Set price alerts. In the Binance app, set price alerts for your collateral asset so you're notified when the price approaches your margin call trigger.

Interest Calculation Example

Suppose you collateralize 1 BTC (worth 60,000 USDT), borrow 30,000 USDT, for a 30-day term at an 8% annual rate.

Daily interest = 30,000 x 8% / 365 = approximately 6.58 USDT. Total interest over 30 days is approximately 197.26 USDT. At maturity, you repay 30,197.26 USDT and get your 1 BTC back.

Risk Warnings

First, liquidation risk is the biggest threat. If your collateral price plunges and you can't add collateral in time, the system will force-sell your assets. In extreme market conditions, this can happen very quickly.

Second, interest rate fluctuation. Flexible loan rates aren't fixed — they can spike when market demand surges.

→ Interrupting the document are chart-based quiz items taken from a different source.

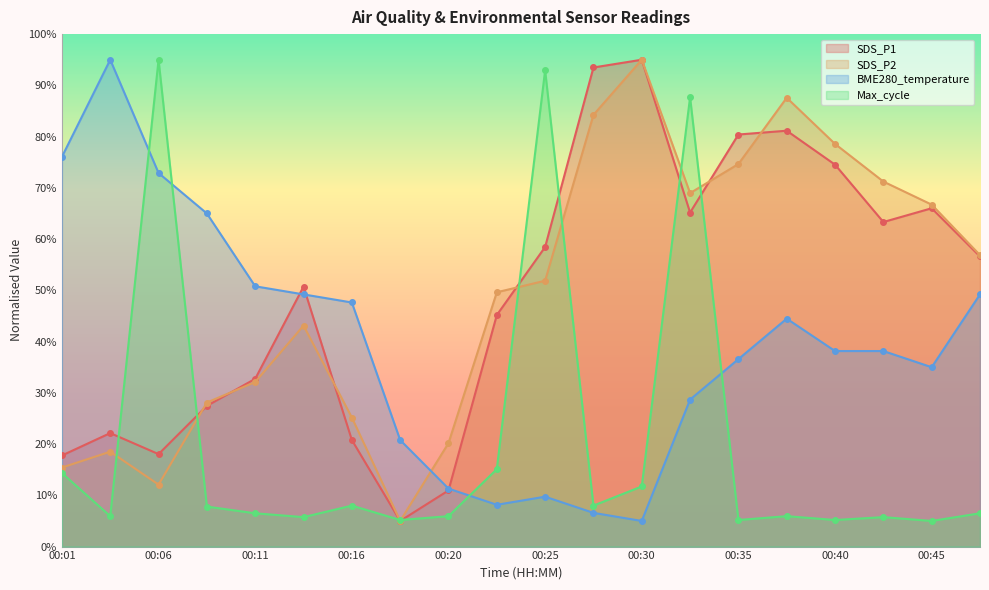

What are all the series names shown in the legend?

SDS_P1, SDS_P2, BME280_temperature, Max_cycle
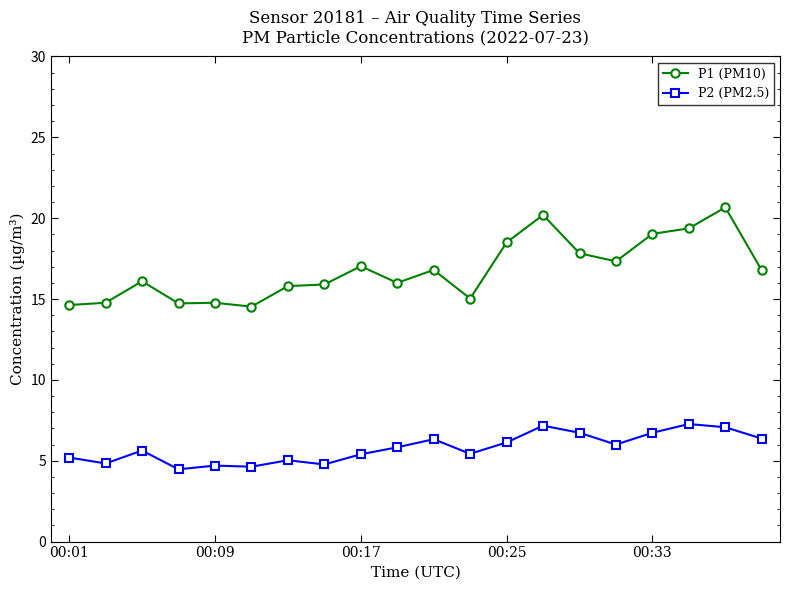

List the series in order of their peak value, lowest first.

P2 (PM2.5), P1 (PM10)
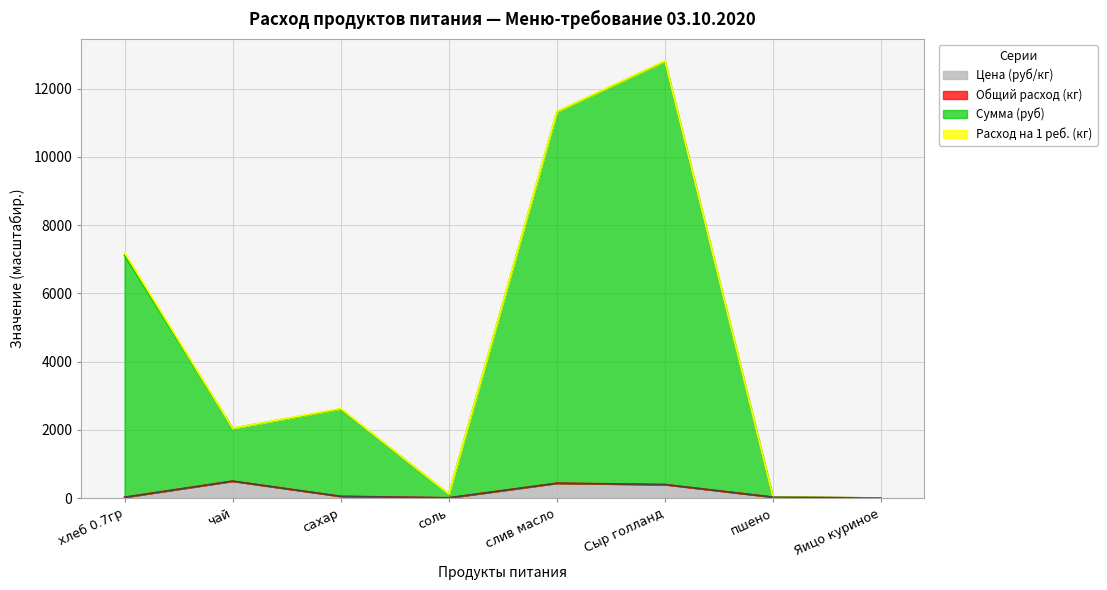

What is the smallest value displayed?

5.5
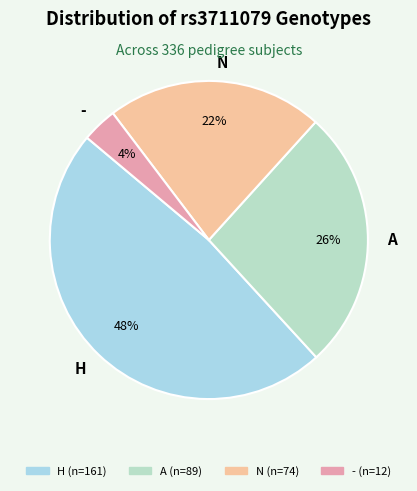

Count the number of slices in the pie.

4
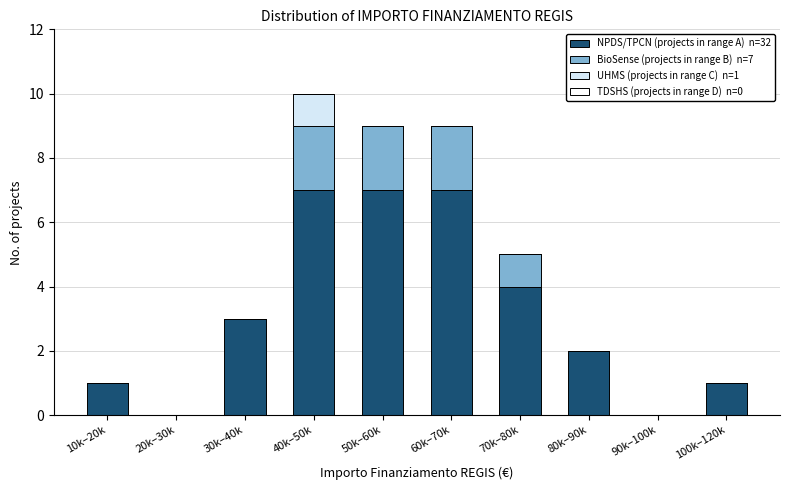

What is the total value across all series at 50k–60k?

9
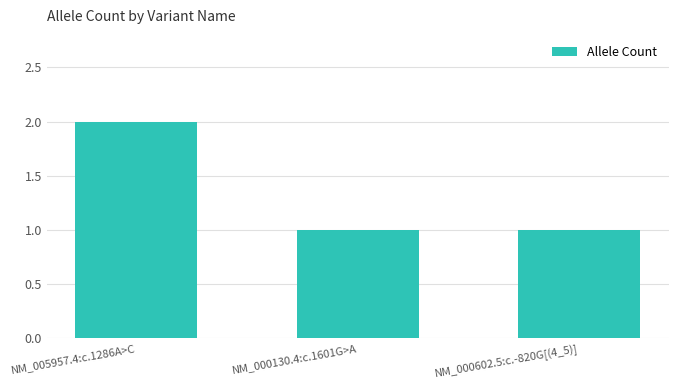

Which label corresponds to the largest value in the chart?

NM_005957.4:c.1286A>C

Third, don't borrow to speculate with high leverage. Borrowing is already a form of leverage. Using borrowed funds for high-risk investments creates leverage on top of leverage — a recipe for devastating losses if the market turns.

Fourth, always remember your repayment date. Missing it means your collateral gets liquidated automatically.

Summary

Binance Crypto Loans give crypto holders a flexible way to access liquidity without selling their assets. When using this feature, be diligent about managing your LTV ratio, maintain a safety margin, and stay on top of market movements and repayment dates. Crypto loans are a double-edged sword: used wisely, they improve capital efficiency; used carelessly, they can amplify your losses.